(Data entries)
---*---
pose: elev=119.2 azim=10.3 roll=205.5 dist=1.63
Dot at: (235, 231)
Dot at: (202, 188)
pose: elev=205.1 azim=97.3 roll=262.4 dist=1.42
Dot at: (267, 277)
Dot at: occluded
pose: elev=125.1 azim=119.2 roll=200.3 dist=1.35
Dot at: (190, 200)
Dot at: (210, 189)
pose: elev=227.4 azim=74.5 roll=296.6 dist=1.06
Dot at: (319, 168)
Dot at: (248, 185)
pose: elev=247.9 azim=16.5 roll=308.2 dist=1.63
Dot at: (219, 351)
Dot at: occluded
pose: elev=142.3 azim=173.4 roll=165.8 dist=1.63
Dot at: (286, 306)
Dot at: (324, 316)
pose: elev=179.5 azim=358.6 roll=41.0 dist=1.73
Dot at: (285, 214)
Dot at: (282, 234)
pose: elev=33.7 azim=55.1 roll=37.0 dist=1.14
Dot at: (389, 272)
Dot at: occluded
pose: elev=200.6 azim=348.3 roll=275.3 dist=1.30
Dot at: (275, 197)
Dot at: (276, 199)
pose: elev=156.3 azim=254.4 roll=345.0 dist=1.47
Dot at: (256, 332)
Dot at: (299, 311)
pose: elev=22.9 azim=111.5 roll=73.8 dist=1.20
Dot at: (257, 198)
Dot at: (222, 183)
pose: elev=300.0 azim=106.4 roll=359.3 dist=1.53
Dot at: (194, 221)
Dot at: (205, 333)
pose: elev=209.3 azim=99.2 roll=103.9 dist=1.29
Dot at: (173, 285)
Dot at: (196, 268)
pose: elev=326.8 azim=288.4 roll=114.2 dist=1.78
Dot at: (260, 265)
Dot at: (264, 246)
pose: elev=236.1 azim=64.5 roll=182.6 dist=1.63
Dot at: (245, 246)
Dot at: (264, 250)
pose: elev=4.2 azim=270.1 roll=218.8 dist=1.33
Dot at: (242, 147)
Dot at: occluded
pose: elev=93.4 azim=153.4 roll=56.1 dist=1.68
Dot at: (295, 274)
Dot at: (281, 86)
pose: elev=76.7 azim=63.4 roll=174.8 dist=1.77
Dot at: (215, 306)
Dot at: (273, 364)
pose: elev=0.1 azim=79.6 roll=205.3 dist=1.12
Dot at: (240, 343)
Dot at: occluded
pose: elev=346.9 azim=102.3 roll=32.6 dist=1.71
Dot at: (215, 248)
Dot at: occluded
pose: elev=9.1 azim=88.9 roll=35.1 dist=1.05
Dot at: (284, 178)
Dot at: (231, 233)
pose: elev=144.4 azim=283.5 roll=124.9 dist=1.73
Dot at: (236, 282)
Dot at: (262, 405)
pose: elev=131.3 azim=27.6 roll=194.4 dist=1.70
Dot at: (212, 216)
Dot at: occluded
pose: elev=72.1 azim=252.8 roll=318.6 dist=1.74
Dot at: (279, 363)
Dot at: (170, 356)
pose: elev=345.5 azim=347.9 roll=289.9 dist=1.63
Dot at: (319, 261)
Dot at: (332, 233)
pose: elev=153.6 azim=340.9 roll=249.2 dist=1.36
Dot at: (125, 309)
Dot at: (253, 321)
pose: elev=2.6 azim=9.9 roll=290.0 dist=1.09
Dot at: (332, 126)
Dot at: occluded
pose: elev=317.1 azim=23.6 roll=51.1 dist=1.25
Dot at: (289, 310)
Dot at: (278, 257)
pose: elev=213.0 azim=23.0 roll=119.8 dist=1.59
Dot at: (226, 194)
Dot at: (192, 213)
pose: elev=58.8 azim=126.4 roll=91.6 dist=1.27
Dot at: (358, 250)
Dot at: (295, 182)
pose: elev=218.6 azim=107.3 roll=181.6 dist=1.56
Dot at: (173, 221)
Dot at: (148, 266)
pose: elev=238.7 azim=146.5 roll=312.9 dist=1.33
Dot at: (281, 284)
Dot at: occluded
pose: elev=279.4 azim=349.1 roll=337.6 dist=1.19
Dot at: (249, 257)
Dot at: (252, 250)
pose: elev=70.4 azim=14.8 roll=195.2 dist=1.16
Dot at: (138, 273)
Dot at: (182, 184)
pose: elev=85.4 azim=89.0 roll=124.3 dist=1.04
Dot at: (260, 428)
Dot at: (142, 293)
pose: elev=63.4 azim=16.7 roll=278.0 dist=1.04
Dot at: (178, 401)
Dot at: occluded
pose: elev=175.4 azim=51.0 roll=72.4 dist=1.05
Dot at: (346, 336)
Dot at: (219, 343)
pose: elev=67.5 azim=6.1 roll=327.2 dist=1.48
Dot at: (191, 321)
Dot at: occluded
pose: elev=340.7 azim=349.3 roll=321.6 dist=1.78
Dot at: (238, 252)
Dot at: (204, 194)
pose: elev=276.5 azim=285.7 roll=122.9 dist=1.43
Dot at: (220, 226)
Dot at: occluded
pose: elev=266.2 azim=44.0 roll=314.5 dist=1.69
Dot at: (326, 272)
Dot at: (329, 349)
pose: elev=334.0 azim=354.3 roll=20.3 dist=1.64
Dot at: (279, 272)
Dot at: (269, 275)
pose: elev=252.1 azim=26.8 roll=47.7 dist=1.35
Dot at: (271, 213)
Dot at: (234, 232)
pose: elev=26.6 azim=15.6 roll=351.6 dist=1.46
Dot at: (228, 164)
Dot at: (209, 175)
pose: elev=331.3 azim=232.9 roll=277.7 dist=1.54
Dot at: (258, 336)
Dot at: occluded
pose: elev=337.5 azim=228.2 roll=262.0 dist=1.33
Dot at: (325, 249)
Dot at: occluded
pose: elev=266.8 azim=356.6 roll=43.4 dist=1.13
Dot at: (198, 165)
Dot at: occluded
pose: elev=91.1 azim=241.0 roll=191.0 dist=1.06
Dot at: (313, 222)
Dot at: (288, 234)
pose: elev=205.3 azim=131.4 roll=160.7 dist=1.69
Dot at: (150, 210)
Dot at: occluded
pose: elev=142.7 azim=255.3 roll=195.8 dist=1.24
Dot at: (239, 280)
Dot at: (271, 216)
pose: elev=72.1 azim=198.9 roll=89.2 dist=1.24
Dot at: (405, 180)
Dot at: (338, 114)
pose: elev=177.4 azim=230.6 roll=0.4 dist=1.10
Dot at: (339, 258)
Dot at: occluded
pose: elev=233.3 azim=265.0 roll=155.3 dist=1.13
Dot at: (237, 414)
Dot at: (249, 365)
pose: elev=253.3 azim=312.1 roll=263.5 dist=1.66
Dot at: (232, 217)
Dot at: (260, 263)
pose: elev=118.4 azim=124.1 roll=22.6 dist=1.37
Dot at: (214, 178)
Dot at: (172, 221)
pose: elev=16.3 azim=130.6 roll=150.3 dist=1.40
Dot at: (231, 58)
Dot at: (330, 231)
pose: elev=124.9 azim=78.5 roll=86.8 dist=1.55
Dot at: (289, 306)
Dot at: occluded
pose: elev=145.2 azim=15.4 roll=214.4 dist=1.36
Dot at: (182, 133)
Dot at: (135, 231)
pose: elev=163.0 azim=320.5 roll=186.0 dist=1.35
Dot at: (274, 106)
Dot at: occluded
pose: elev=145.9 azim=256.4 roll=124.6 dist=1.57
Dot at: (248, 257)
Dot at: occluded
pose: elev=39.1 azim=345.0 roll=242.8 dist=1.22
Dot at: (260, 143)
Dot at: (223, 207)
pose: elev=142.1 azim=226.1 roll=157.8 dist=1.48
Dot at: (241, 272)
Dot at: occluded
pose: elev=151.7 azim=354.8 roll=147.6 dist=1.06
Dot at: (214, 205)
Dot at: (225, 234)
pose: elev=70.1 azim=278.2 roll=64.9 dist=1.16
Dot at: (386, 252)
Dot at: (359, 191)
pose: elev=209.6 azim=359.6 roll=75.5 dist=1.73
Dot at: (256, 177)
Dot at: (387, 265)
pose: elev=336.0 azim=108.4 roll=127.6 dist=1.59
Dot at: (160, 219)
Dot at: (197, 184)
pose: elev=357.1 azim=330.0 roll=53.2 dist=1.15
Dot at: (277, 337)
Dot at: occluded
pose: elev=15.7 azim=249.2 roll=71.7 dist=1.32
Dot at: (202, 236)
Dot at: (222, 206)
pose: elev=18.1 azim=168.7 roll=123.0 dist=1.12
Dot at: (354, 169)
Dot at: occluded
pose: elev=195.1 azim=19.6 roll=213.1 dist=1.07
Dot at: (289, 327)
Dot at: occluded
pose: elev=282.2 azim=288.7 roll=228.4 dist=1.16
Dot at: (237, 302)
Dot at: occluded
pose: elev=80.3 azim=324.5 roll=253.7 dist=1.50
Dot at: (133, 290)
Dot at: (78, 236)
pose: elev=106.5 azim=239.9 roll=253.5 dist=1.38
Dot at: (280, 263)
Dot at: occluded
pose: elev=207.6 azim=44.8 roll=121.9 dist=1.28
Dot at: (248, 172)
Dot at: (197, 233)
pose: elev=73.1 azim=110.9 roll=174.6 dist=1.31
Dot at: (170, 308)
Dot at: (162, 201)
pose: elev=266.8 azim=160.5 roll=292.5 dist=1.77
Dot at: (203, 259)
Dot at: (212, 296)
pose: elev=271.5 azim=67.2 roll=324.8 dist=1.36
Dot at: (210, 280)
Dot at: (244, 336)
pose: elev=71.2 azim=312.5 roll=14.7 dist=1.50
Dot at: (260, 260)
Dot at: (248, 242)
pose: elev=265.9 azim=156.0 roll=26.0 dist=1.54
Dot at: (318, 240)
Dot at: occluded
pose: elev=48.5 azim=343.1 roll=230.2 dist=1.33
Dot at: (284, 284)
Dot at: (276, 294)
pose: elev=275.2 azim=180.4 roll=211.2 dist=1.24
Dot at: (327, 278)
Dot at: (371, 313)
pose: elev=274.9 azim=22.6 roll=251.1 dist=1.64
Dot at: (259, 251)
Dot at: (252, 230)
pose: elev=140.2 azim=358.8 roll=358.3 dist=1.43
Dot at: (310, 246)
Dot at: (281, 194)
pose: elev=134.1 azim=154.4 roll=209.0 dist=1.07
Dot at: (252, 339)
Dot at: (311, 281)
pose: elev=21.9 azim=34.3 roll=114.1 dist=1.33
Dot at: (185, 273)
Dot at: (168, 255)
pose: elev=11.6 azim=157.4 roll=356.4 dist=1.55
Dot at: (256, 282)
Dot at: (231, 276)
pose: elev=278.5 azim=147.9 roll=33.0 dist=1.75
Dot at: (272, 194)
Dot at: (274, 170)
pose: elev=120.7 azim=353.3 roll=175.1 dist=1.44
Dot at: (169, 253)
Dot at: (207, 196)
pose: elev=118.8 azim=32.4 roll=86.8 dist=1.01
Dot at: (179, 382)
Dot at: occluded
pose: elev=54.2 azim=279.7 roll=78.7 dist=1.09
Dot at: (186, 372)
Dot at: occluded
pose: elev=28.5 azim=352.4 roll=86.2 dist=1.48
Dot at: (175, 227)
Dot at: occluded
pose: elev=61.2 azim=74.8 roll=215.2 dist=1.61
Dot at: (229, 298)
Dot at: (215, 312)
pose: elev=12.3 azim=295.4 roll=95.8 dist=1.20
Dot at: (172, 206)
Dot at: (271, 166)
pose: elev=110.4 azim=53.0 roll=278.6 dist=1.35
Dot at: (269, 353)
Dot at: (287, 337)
---*---
*JOB*.
Reproduce verbatim every line from the one containing "pose: elev=11.6 azim=157.4" through the end of the entries, both ends included.

*COMPLETE ANSWER*.
pose: elev=11.6 azim=157.4 roll=356.4 dist=1.55
Dot at: (256, 282)
Dot at: (231, 276)
pose: elev=278.5 azim=147.9 roll=33.0 dist=1.75
Dot at: (272, 194)
Dot at: (274, 170)
pose: elev=120.7 azim=353.3 roll=175.1 dist=1.44
Dot at: (169, 253)
Dot at: (207, 196)
pose: elev=118.8 azim=32.4 roll=86.8 dist=1.01
Dot at: (179, 382)
Dot at: occluded
pose: elev=54.2 azim=279.7 roll=78.7 dist=1.09
Dot at: (186, 372)
Dot at: occluded
pose: elev=28.5 azim=352.4 roll=86.2 dist=1.48
Dot at: (175, 227)
Dot at: occluded
pose: elev=61.2 azim=74.8 roll=215.2 dist=1.61
Dot at: (229, 298)
Dot at: (215, 312)
pose: elev=12.3 azim=295.4 roll=95.8 dist=1.20
Dot at: (172, 206)
Dot at: (271, 166)
pose: elev=110.4 azim=53.0 roll=278.6 dist=1.35
Dot at: (269, 353)
Dot at: (287, 337)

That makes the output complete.